═══ GIVEN RECORDS ═══
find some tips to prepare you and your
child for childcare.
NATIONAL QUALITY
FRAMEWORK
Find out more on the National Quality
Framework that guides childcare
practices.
═══
# [WHAT THE EXERCISE ASKS]
Output exactly what runs from the line with "Find out more on the National Quality" to the final line above, both lines included, and nothing else.

# [ANSWER BOX]
Find out more on the National Quality
Framework that guides childcare
practices.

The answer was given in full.